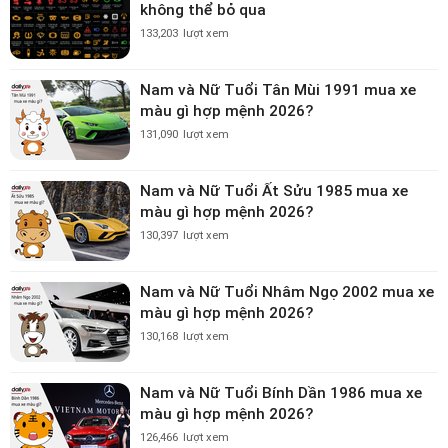
không thể bỏ qua
133,203
lượt xem
Nam và Nữ Tuổi Tân Mùi 1991 mua xe
màu gì hợp mệnh 2026?
131,090
lượt xem
Nam và Nữ Tuổi Ất Sửu 1985 mua xe
màu gì hợp mệnh 2026?
130,397
lượt xem
Nam và Nữ Tuổi Nhâm Ngọ 2002 mua xe
màu gì hợp mệnh 2026?
130,168
lượt xem
Nam và Nữ Tuổi Bính Dần 1986 mua xe
màu gì hợp mệnh 2026?
126,466
lượt xem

*****

**EXERCISE BRIEF**
Every line of the entries that includes "Tuổi" must be copied into the answer.

**RESPONSE AREA**
Nam và Nữ Tuổi Tân Mùi 1991 mua xe
Nam và Nữ Tuổi Ất Sửu 1985 mua xe
Nam và Nữ Tuổi Nhâm Ngọ 2002 mua xe
Nam và Nữ Tuổi Bính Dần 1986 mua xe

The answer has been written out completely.